Le marché automobile européen repart légèrement à la hausse en février
Le marché automobile européen a confirmé sa lente convalescence le mois dernier. Après plusieurs mois de décélération du rythme de baisse des volumes d’immatriculation, il a progressé en février de 0,9% par rapport à février 2010, à 981.429 véhicules précisément au sein de l’Europe des Vingt-Sept (hors Chypre et Malte). C’est ce qu’a indiqué hier l’Association des constructeurs européens d’automobiles (ACEA), qui précise que le marché cède ainsi 0,3% sur deux mois en 2011. La modeste mais symbolique hausse de février met un terme à une série de dix mois consécutifs de repli du marché.
Pour autant, il semble bien tôt pour parler d’un réel retournement, comme le souligne le professeur Stefan Bratzel de l’université allemande des sciences appliquées de Bergisch-Gladbach. Les constructeurs eux-mêmes font aussi preuve de mesure, à l’image du patron de Daimler qui a évoqué ce mois-ci la hausse du coût de l’acier ou de celui de BMW pour qui la hausse des prix du carburant décourage le consommateur.
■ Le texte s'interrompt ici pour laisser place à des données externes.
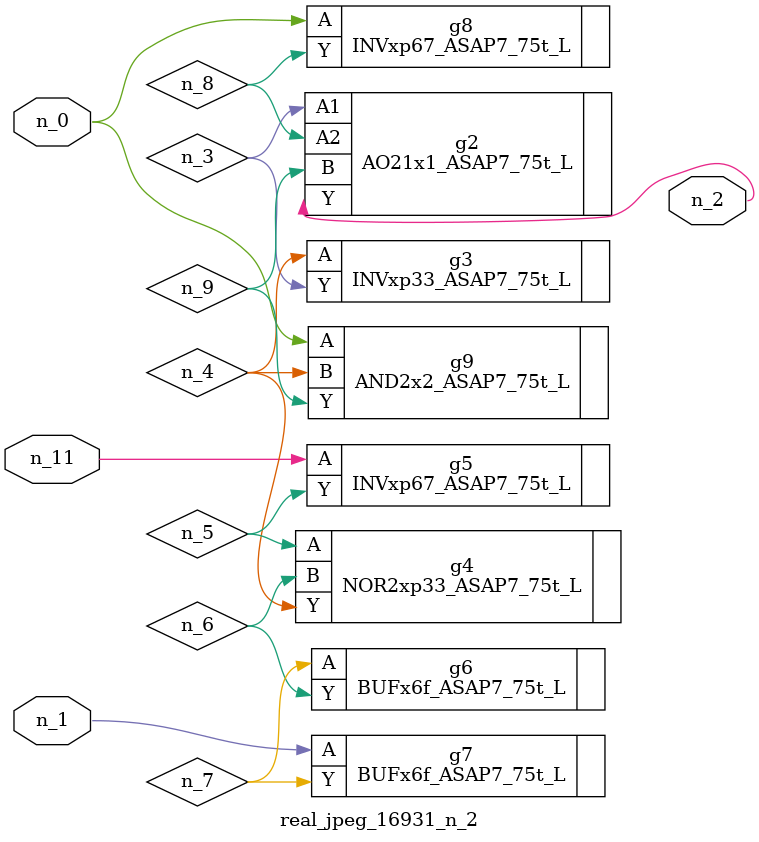
<source format=v>
module real_jpeg_16931_n_2 (n_1, n_11, n_0, n_2);

input n_1;
input n_11;
input n_0;

output n_2;

wire n_5;
wire n_8;
wire n_4;
wire n_6;
wire n_7;
wire n_3;
wire n_9;

INVxp67_ASAP7_75t_L g8 ( 
.A(n_0),
.Y(n_8)
);

AND2x2_ASAP7_75t_L g9 ( 
.A(n_0),
.B(n_4),
.Y(n_9)
);

BUFx6f_ASAP7_75t_L g7 ( 
.A(n_1),
.Y(n_7)
);

AO21x1_ASAP7_75t_L g2 ( 
.A1(n_3),
.A2(n_8),
.B(n_9),
.Y(n_2)
);

INVxp33_ASAP7_75t_L g3 ( 
.A(n_4),
.Y(n_3)
);

NOR2xp33_ASAP7_75t_L g4 ( 
.A(n_5),
.B(n_6),
.Y(n_4)
);

BUFx6f_ASAP7_75t_L g6 ( 
.A(n_7),
.Y(n_6)
);

INVxp67_ASAP7_75t_L g5 ( 
.A(n_11),
.Y(n_5)
);


endmodule
</source>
Stefan Bratzel reconnaît tout de même prudemment une relative «renaissance» au sein de marchés qui bénéficient de données économiques encourageantes, à l’image du marché allemand qui a gagné 15,2% le mois dernier (+8,4% pour le groupe Volkswagen). Le deuxième marché du continent, la France, a aussi fait bonne figure, avec un gain de 13,2% (les constructeurs hexagonaux affichant des bilans européens décevants, avec des ventes en retrait de 5% pour PSA Peugeot Citroën et en hausse de 2,8% pour Renault). Dans ce contexte, les marchés du Sud de l’Europe ont cédé du terrain. Parallèlement à une dégringolade de 49,1% en Grèce, les chutes ont atteint en février sur un an 27,6% en Espagne, 20,5% en Italie et 12,7% au Portugal.